Adam Grossman, Global Equity CIO at RiverFront, opens with a reframing. The question is no longer whether artificial intelligence is transformative — the productivity gains and cash flows generated by AI hardware companies have already answered that. The real question, as Grossman puts it, is whether "all these positive fundamentals and future earnings have already been fully priced into the return." That distinction — between a real theme and a fairly priced one — is the entire piece in miniature.
The Framework: Intrinsic Value
RiverFront's discipline sits deliberately between two failure modes. A pure value screen risks underestimating a growth theme's durable earnings power; a pure momentum chase risks overpaying for earnings already reflected in the price. The firm's answer is a four-step Intrinsic Value process: assess the macro backdrop, analyze the competitive framework, project earnings and identify catalysts, and finally assess valuation relative to those earnings. Grossman is candid about how demanding that last step is in practice: "A theme can be fundamentally intact, and the stock can still have appreciated too much. Walking away from a party still going strong is the hardest call in active management…this framework helps give us the discipline to do that."
Five Themes, Five Different Verdicts
Applying that lens across the AI ecosystem produces a genuinely split picture — not a blanket bullish or bearish call.

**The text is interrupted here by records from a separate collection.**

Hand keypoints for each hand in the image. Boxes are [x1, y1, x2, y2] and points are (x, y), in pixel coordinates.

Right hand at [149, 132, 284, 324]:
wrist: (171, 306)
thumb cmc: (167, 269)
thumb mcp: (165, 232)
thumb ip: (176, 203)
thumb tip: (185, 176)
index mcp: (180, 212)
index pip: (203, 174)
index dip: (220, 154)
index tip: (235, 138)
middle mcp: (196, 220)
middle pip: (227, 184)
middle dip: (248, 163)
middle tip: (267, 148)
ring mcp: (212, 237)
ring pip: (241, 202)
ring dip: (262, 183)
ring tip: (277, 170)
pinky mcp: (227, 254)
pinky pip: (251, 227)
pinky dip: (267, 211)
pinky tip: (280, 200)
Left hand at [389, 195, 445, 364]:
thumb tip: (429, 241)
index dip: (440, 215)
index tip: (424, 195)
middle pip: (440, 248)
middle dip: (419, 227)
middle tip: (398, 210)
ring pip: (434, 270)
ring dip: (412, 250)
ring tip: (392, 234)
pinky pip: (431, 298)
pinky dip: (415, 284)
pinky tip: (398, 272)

AI Model Providers — names like Anthropic, OpenAI, Palantir, and SpaceX — carry the most compelling stories and the least earnings history. Grossman notes "price discovery is at the mercy of sentiment, as the earnings and growth rates necessary to justify the valuations will take years or even a decade to materialize." He doesn't dismiss the opportunity cost of standing aside, but the valuation gap here is the widest in the piece.

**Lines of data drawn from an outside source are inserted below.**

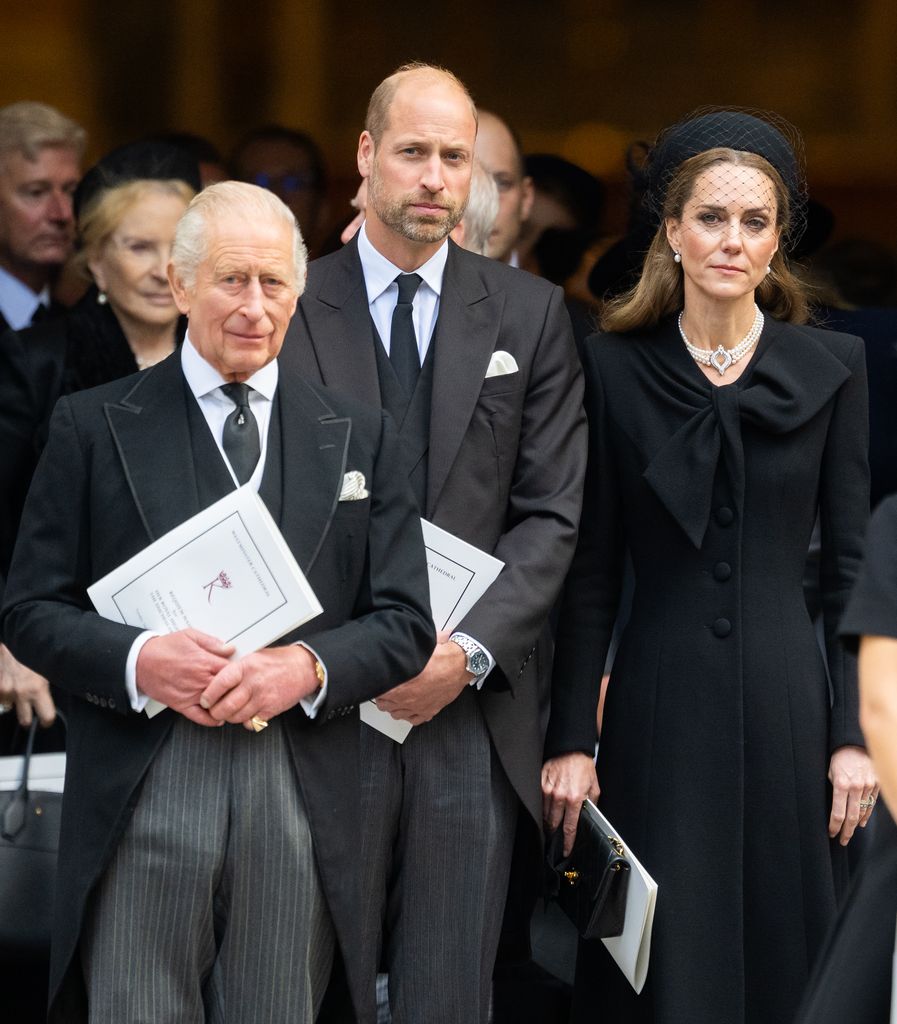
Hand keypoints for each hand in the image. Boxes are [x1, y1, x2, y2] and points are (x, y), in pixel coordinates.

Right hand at [0, 643, 55, 727]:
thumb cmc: (32, 652)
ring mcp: (5, 691)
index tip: (47, 719)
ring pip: (9, 709)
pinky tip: (8, 683)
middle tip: (31, 710)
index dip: (48, 720)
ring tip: (18, 690)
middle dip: (28, 717)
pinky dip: (3, 694)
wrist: (12, 640)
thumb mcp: (46, 668)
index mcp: (38, 689)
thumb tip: (51, 699)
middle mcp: (20, 693)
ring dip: (13, 703)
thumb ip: (46, 685)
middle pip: (25, 721)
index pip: (47, 717)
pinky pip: (0, 697)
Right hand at [137, 630, 234, 726]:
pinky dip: (211, 720)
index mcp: (205, 662)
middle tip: (242, 688)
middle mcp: (201, 680)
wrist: (140, 661)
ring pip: (218, 704)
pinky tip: (219, 717)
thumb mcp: (190, 635)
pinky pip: (200, 717)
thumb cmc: (164, 647)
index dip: (241, 672)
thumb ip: (212, 642)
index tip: (244, 672)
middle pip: (229, 688)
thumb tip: (230, 648)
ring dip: (227, 703)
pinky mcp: (181, 705)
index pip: (234, 670)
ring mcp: (192, 694)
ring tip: (234, 702)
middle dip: (237, 688)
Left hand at [200, 645, 320, 729]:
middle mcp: (254, 683)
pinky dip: (247, 722)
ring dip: (230, 718)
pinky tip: (247, 714)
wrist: (302, 668)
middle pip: (226, 707)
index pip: (220, 683)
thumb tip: (213, 680)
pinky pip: (252, 723)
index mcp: (246, 667)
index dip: (208, 695)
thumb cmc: (277, 662)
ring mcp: (263, 698)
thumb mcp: (253, 657)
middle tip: (215, 711)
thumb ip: (234, 668)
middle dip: (216, 713)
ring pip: (236, 717)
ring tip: (231, 712)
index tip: (204, 700)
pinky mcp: (271, 709)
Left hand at [374, 634, 470, 724]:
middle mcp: (406, 699)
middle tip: (385, 688)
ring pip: (396, 714)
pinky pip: (414, 719)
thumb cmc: (440, 656)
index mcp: (399, 685)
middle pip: (384, 705)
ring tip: (395, 698)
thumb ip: (402, 651)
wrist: (460, 665)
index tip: (378, 680)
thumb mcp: (416, 648)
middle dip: (383, 696)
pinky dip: (410, 715)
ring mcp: (417, 707)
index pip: (378, 691)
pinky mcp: (429, 711)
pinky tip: (409, 707)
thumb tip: (393, 643)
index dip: (377, 685)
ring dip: (394, 707)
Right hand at [542, 752, 599, 855]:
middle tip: (556, 840)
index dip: (567, 843)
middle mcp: (559, 796)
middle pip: (553, 824)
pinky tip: (545, 811)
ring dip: (547, 822)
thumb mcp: (594, 787)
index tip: (566, 851)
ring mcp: (547, 789)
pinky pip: (538, 801)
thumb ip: (591, 805)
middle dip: (554, 834)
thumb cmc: (584, 767)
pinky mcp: (540, 783)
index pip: (569, 828)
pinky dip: (541, 808)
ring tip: (550, 827)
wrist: (571, 748)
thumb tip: (588, 818)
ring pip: (544, 814)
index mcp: (575, 799)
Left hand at [828, 744, 878, 844]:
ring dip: (855, 824)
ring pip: (863, 812)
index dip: (834, 826)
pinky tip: (861, 822)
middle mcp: (856, 787)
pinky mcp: (877, 784)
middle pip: (851, 817)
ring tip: (849, 833)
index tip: (831, 833)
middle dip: (846, 831)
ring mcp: (868, 786)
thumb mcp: (830, 772)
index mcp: (841, 784)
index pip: (838, 812)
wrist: (853, 743)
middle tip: (842, 841)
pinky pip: (872, 804)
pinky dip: (866, 815)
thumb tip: (834, 808)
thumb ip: (833, 790)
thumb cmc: (837, 758)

Hyperscalers and Semiconductors get the most constructive treatment — "the sweet spot for stock pickers" — on the strength of durable earnings. But Grossman flags a real caveat: "security selection will become increasingly important as the AI Trade unfolds," since price appreciation in parts of this group has already outrun earnings growth, and he expects volatility even where fundamentals hold.
AI Physical Infrastructure — utilities, industrials, power and cooling equipment — earns a "still attractive" label because the earnings case is structural rather than narrative-driven: "You cannot add power generation or transmission capacity overnight, and the demand signal from hyperscalers is locked in for years." Risk here comes from a hyperscaler capex pivot, faster-than-expected supply relief, or regulatory backlash.

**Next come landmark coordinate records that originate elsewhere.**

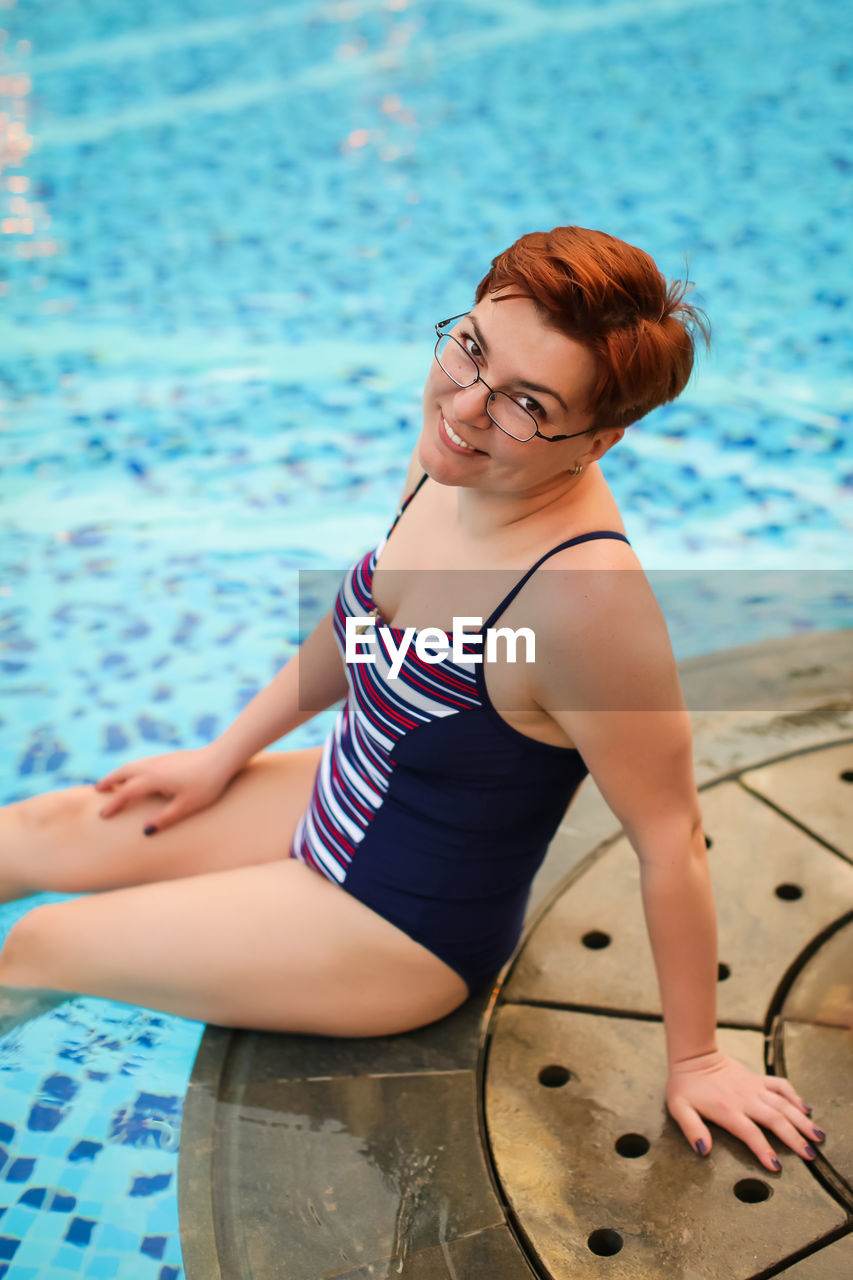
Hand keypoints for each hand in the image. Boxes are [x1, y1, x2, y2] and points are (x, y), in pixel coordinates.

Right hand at [93, 744, 235, 834]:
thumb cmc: (207, 784)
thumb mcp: (187, 806)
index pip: (127, 792)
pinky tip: (138, 774)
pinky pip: (143, 762)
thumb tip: (145, 831)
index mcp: (154, 778)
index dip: (114, 804)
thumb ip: (165, 818)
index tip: (103, 815)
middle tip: (98, 789)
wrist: (223, 757)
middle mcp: (153, 766)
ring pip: (134, 764)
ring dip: (120, 772)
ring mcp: (161, 758)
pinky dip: (133, 768)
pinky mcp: (170, 756)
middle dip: (109, 780)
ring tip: (114, 782)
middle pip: (124, 771)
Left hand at [666, 1049, 824, 1172]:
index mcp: (728, 1110)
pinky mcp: (758, 1079)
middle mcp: (745, 1099)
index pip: (750, 1133)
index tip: (777, 1167)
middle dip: (795, 1138)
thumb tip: (704, 1150)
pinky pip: (780, 1086)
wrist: (694, 1055)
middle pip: (776, 1119)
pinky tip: (806, 1109)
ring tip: (818, 1136)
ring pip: (784, 1104)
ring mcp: (754, 1088)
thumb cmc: (685, 1085)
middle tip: (811, 1156)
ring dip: (802, 1120)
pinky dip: (795, 1096)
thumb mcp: (679, 1109)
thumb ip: (692, 1129)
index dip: (764, 1150)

Early Disrupted Industries — principally software — is where Grossman pushes back hardest against consensus. Software has been broadly de-rated on disruption fear, but he draws a dot-com parallel: many threatened incumbents absorbed the new technology rather than being replaced by it. "A lot of the 'AI Hype' in our minds is the underestimation of the complexity of enterprise software." Crucially, "Neither analyst earnings estimates nor management guidance have confirmed a slowdown in earnings."
Early Non-Technology Enterprise Adopters — industrials, healthcare, consumer companies applying AI internally — remain a "wait and see." Grossman is careful here: "our general view is that layoffs attributed to AI could be related to post-COVID over hiring." The margin-expansion story hasn't shown up in the aggregate data yet.
The Divergence Is the Point
What ties the five themes together is precisely that they don't move together. Model providers are overpriced against a distant earnings horizon; infrastructure is fairly priced against a visible one; software may be underpriced against fear that hasn't materialized in the numbers. Grossman's framework exists to keep those three very different situations from being treated as one undifferentiated "AI trade."
Conclusion
Grossman closes with an important admission of fallibility: "A macro shift, earnings miss, a competitive threat moving faster than expected: any of these can upend a well-founded thesis." The framework's value isn't infallibility — it's that it forces the team to define in advance what evidence would change its mind, and act on it. As benchmark concentration in AI names grows, he notes, passive investors absorb that risk without ever choosing it — which is precisely the case for active management right now.
Five Key Takeaways for Advisors and Investors
- Intrinsic value is a continuous discipline, not a one-time screen — the goal is tracking price against evolving earnings potential, not making a single call and holding it.
- The AI trade is not monolithic; model providers, hyperscalers, infrastructure, disrupted software, and enterprise adopters each warrant separate treatment.
- Software incumbents represent the most asymmetric opportunity in the piece — the market has priced in disruption the earnings data hasn't confirmed.
- Grossman explicitly expects to be wrong about parts of this thesis, and treats predefined disconfirming evidence as the safeguard.
- Rising AI concentration in benchmarks means passive investors are absorbing risk by default; active positioning is framed as the deliberate alternative.
Footnote:
1 Grossman, Adam. "Finding Value in the Crowded AI Trade." RiverFront Investment Group, 30 June 2026, www.riverfrontig.com/insights/ai-trade/.